Write the data below out in full, exactly as it stands.

**Input material:**
((

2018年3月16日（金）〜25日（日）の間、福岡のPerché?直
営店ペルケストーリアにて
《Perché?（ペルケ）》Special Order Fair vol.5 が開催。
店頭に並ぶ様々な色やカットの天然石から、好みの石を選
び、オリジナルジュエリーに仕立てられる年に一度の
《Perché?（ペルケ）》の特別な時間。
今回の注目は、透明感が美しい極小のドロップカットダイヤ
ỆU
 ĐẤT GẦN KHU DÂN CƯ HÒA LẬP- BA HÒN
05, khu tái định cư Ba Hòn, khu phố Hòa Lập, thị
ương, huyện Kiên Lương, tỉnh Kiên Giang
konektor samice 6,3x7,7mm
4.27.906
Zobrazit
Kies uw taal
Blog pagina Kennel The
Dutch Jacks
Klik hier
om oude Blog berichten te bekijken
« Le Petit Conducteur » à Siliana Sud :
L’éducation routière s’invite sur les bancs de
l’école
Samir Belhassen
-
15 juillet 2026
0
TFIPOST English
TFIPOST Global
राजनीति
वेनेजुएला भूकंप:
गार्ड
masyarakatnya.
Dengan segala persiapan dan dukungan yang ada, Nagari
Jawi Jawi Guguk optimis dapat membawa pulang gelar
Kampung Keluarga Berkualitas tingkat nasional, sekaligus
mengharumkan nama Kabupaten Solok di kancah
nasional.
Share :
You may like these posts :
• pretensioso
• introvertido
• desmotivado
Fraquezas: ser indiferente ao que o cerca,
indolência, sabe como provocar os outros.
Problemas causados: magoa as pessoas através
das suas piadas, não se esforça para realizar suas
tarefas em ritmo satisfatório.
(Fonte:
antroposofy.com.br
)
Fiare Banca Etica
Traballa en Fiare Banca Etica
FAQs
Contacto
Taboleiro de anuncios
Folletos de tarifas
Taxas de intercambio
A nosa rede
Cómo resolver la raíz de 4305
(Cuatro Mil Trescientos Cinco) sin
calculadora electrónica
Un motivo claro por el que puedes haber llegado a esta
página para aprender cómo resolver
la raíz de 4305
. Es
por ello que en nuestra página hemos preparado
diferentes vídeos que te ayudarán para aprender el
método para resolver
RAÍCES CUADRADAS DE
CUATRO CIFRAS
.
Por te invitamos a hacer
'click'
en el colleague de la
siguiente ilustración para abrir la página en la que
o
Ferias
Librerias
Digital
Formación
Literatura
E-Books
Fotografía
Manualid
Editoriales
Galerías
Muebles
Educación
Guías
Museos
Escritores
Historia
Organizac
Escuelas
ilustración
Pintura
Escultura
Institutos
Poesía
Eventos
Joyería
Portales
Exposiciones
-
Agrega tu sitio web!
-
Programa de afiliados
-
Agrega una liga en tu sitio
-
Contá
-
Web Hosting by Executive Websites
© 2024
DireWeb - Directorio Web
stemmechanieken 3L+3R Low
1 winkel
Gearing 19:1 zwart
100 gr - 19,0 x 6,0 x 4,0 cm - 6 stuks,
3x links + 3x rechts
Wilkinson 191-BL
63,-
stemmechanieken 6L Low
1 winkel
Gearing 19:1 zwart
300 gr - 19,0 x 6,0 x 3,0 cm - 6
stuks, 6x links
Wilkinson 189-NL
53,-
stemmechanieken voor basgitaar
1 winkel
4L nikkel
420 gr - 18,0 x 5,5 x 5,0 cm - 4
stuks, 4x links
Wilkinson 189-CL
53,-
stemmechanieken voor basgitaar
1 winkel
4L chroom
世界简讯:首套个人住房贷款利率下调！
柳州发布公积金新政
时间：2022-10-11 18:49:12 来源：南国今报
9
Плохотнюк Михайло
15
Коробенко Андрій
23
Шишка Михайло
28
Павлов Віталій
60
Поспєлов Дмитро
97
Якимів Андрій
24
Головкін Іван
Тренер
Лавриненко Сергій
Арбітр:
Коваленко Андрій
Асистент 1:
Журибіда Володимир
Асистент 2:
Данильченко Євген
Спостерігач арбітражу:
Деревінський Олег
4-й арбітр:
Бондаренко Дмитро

))

**Result for this exercise:**
2018年3月16日（金）〜25日（日）の間、福岡のPerché?直
営店ペルケストーリアにて
《Perché?（ペルケ）》Special Order Fair vol.5 が開催。
店頭に並ぶ様々な色やカットの天然石から、好みの石を選
び、オリジナルジュエリーに仕立てられる年に一度の
《Perché?（ペルケ）》の特別な時間。
今回の注目は、透明感が美しい極小のドロップカットダイヤ
ỆU
 ĐẤT GẦN KHU DÂN CƯ HÒA LẬP- BA HÒN
05, khu tái định cư Ba Hòn, khu phố Hòa Lập, thị
ương, huyện Kiên Lương, tỉnh Kiên Giang
konektor samice 6,3x7,7mm
4.27.906
Zobrazit
Kies uw taal
Blog pagina Kennel The
Dutch Jacks
Klik hier
om oude Blog berichten te bekijken
« Le Petit Conducteur » à Siliana Sud :
L’éducation routière s’invite sur les bancs de
l’école
Samir Belhassen
-
15 juillet 2026
0
TFIPOST English
TFIPOST Global
राजनीति
वेनेजुएला भूकंप:
गार्ड
masyarakatnya.
Dengan segala persiapan dan dukungan yang ada, Nagari
Jawi Jawi Guguk optimis dapat membawa pulang gelar
Kampung Keluarga Berkualitas tingkat nasional, sekaligus
mengharumkan nama Kabupaten Solok di kancah
nasional.
Share :
You may like these posts :
• pretensioso
• introvertido
• desmotivado
Fraquezas: ser indiferente ao que o cerca,
indolência, sabe como provocar os outros.
Problemas causados: magoa as pessoas através
das suas piadas, não se esforça para realizar suas
tarefas em ritmo satisfatório.
(Fonte:
antroposofy.com.br
)
Fiare Banca Etica
Traballa en Fiare Banca Etica
FAQs
Contacto
Taboleiro de anuncios
Folletos de tarifas
Taxas de intercambio
A nosa rede
Cómo resolver la raíz de 4305
(Cuatro Mil Trescientos Cinco) sin
calculadora electrónica
Un motivo claro por el que puedes haber llegado a esta
página para aprender cómo resolver
la raíz de 4305
. Es
por ello que en nuestra página hemos preparado
diferentes vídeos que te ayudarán para aprender el
método para resolver
RAÍCES CUADRADAS DE
CUATRO CIFRAS
.
Por te invitamos a hacer
'click'
en el colleague de la
siguiente ilustración para abrir la página en la que
o
Ferias
Librerias
Digital
Formación
Literatura
E-Books
Fotografía
Manualid
Editoriales
Galerías
Muebles
Educación
Guías
Museos
Escritores
Historia
Organizac
Escuelas
ilustración
Pintura
Escultura
Institutos
Poesía
Eventos
Joyería
Portales
Exposiciones
-
Agrega tu sitio web!
-
Programa de afiliados
-
Agrega una liga en tu sitio
-
Contá
-
Web Hosting by Executive Websites
© 2024
DireWeb - Directorio Web
stemmechanieken 3L+3R Low
1 winkel
Gearing 19:1 zwart
100 gr - 19,0 x 6,0 x 4,0 cm - 6 stuks,
3x links + 3x rechts
Wilkinson 191-BL
63,-
stemmechanieken 6L Low
1 winkel
Gearing 19:1 zwart
300 gr - 19,0 x 6,0 x 3,0 cm - 6
stuks, 6x links
Wilkinson 189-NL
53,-
stemmechanieken voor basgitaar
1 winkel
4L nikkel
420 gr - 18,0 x 5,5 x 5,0 cm - 4
stuks, 4x links
Wilkinson 189-CL
53,-
stemmechanieken voor basgitaar
1 winkel
4L chroom
世界简讯:首套个人住房贷款利率下调！
柳州发布公积金新政
时间：2022-10-11 18:49:12 来源：南国今报
9
Плохотнюк Михайло
15
Коробенко Андрій
23
Шишка Михайло
28
Павлов Віталій
60
Поспєлов Дмитро
97
Якимів Андрій
24
Головкін Іван
Тренер
Лавриненко Сергій
Арбітр:
Коваленко Андрій
Асистент 1:
Журибіда Володимир
Асистент 2:
Данильченко Євген
Спостерігач арбітражу:
Деревінський Олег
4-й арбітр:
Бондаренко Дмитро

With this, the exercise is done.